> _Excerpted text_:
Studio album by Wilco
- Released: October 4, 2019
- Recorded: January 2019
- Studio: The Loft, Chicago, Illinois, U.S.
- Genre: Folk rock
- Length: 42:27
- Label: dBpm
- Producer: Jeff Tweedy; Tom Schick;

Wilco chronology
| Schmilco (2016) | Ode to Joy (2019) | Cruel Country (2022) |

Singles from Ode to Joy
- "Love Is Everywhere (Beware)" Released: July 16, 2019; "Everyone Hides" Released: September 17, 2019;

= Ode to Joy (Wilco album) =

Ode to Joy is the eleventh studio album by the American rock band Wilco, released on October 4, 2019, by dBpm Records. The release has received positive reviews.

==Recording and release==
Wilco recorded the album in their Chicago studios in early 2019; on July 16, they announced the album, released lead single "Love Is Everywhere (Beware)", and announced tour dates. The live performances break a two and a half year hiatus for the band from touring and a year off in general. "Everyone Hides" was released as the album's second single on September 17, 2019. "Everyone Hides" was previously recorded by Jeff Tweedy's side project Tweedy for the 2014 film St. Vincent, starring Bill Murray and Melissa McCarthy. The album was recorded by taking simple song sketches from singer Jeff Tweedy, recording them in the studio with drummer Glenn Kotche, and then introducing the rest of the band to flesh out the musical ideas.

> _Collected data_:
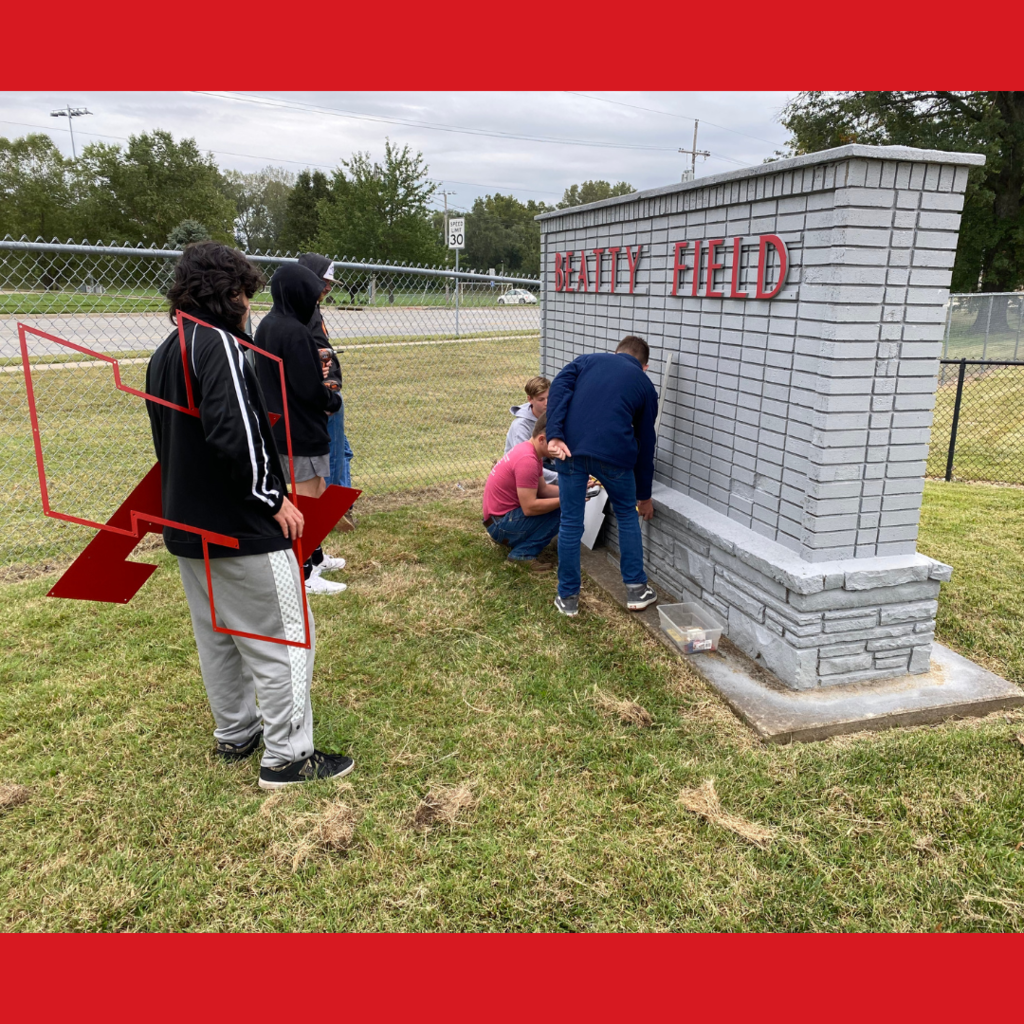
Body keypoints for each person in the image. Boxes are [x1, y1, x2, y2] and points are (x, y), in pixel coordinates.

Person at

> _Things to do_:
a – Write out the passage in the Ode to Joy album article from "- Genre: Folk" up to and including "received positive reviews.".
b – Continue the article on Wilco's album Ode to Joy, picking up after its final sentence.

> _Answers to the exercises_:
a –
- Genre: Folk rock
- Length: 42:27
- Label: dBpm
- Producer: Jeff Tweedy; Tom Schick;

Wilco chronology
| Schmilco (2016) | Ode to Joy (2019) | Cruel Country (2022) |

Singles from Ode to Joy
- "Love Is Everywhere (Beware)" Released: July 16, 2019; "Everyone Hides" Released: September 17, 2019;

= Ode to Joy (Wilco album) =

Ode to Joy is the eleventh studio album by the American rock band Wilco, released on October 4, 2019, by dBpm Records. The release has received positive reviews.

b –
==Critical reception==

 Erin Osmon of Uncut praised the album, writing, "It's a protest record only this sextet could make, one that rings loudest in its simplicity. It favours subtle textures and hushed vocals, and further reveals its wisdom with each listen." Prior to its release, Paste named this one of the albums the writers were most excited about for October, citing the band's diversity and calling this release, "larger-than-life soft rock full of both grand ideas about the state of our world and small musings about matters of the heart". Reviewing the album for AllMusic Mark Deming claimed the band were, "more than willing to explore the boundaries of their music, and they do so with the confidence and sense of daring that has marked their best work from Being There onward." Michael Hann of The Guardian gave the release four out of five stars, praising the lyrics expressiveness and the different—if not quite experimental—use of varied instrumentation. Nile Amos of Vinyl Chapters stated, "the album urges us, in the present world, to hunker down and appreciate loved ones and each other, more now than ever." Writing for PopMatters, Justin Cober-Lake rated this release a 6 out of 10, stating that the "record doesn't entirely succeed" but "while the sound remains mostly subdued, Wilco sound more invigorated than they did on their last album, with studio precision helping to make these songs into something more memorable".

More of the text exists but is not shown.